The second approach is to use a hybrid cloud framework that allows you to run a public cloud vendor's serverless framework in your own data center. Azure Stack, Microsoft's hybrid cloud solution, supports the Azure serverless platform, and Google Anthos has a serverless integration via Cloud Run. (As for Amazon’s cloud, AWS Outposts, its hybrid cloud framework, does not currently offer a serverless option.)

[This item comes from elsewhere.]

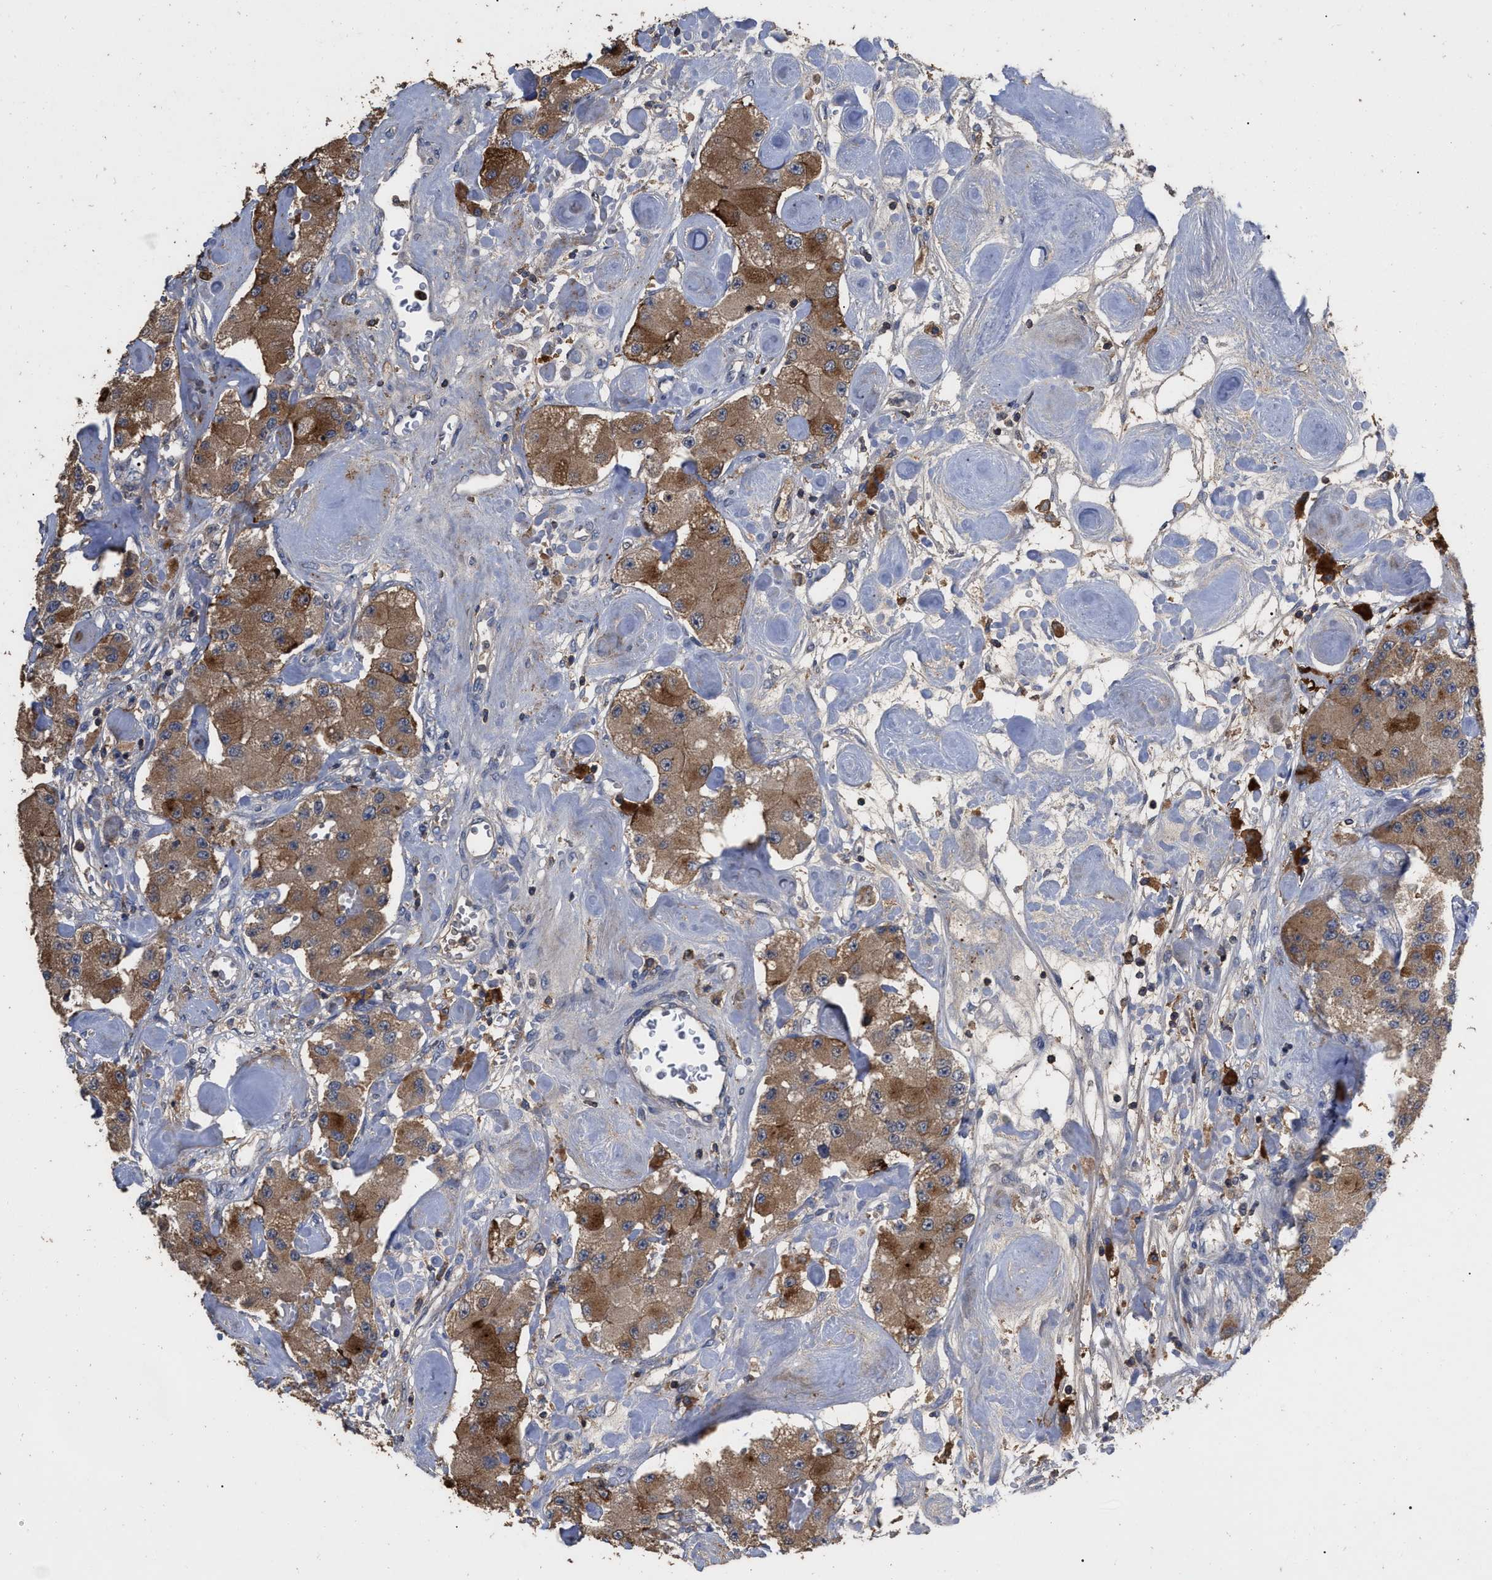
{"staining": {"intensity": "moderate", "quantity": ">75%", "location": "cytoplasmic/membranous"}, "tissue": "carcinoid", "cell_type": "Tumor cells", "image_type": "cancer", "snomed": [{"axis": "morphology", "description": "Carcinoid, malignant, NOS"}, {"axis": "topography", "description": "Pancreas"}], "caption": "Immunohistochemical staining of carcinoid reveals moderate cytoplasmic/membranous protein expression in about >75% of tumor cells. (DAB IHC with brightfield microscopy, high magnification).", "gene": "GPR179", "patient": {"sex": "male", "age": 41}}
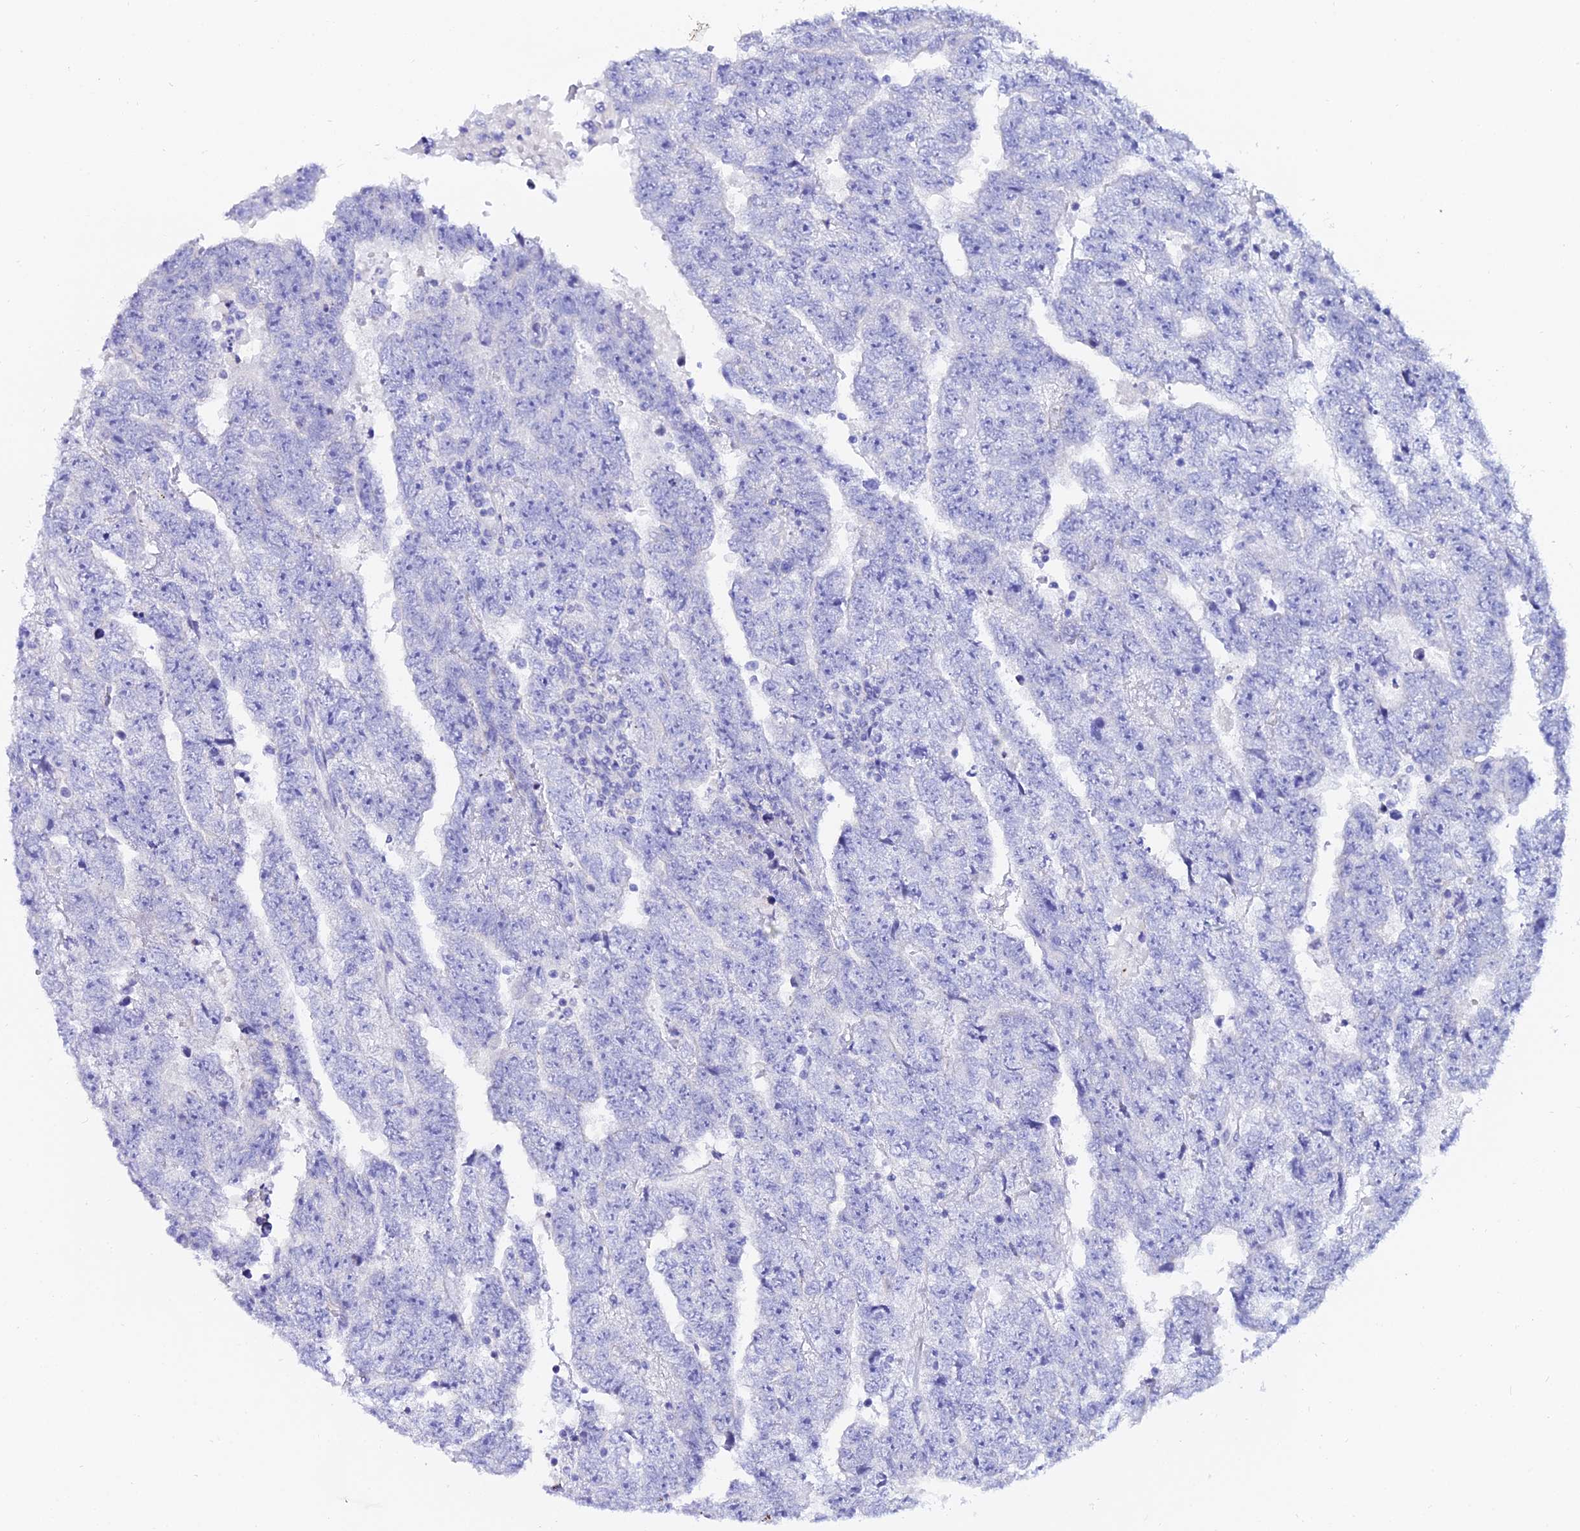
{"staining": {"intensity": "negative", "quantity": "none", "location": "none"}, "tissue": "testis cancer", "cell_type": "Tumor cells", "image_type": "cancer", "snomed": [{"axis": "morphology", "description": "Carcinoma, Embryonal, NOS"}, {"axis": "topography", "description": "Testis"}], "caption": "IHC photomicrograph of human testis cancer (embryonal carcinoma) stained for a protein (brown), which exhibits no positivity in tumor cells.", "gene": "OR4D5", "patient": {"sex": "male", "age": 25}}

The first approach will require more effort to set up, but it yields greater control over which serverless framework you use and how it’s configured. It may also better position you to achieve lower costs, because many of the serverless solutions for private clouds are open source and free to use.

On the other hand, the second approach, using a hybrid cloud solution from a public cloud vendor, will be simpler to deploy for most teams, because it does not require setting up a private cloud. It also offers the advantage of being able to deploy the same serverless functions in your data center or directly in the public cloud. A serverless function deployed via Azure Stack can be lifted and shifted with minimal effort to run on Azure Functions.

Conclusion

Serverless functions in the public cloud are very easy to deploy, but they do not offer the best cost, performance, or security for all types of workloads. For situations where the public cloud vendors' serverless solutions come up short, consider deploying serverless functions in your own data center or colocation facility.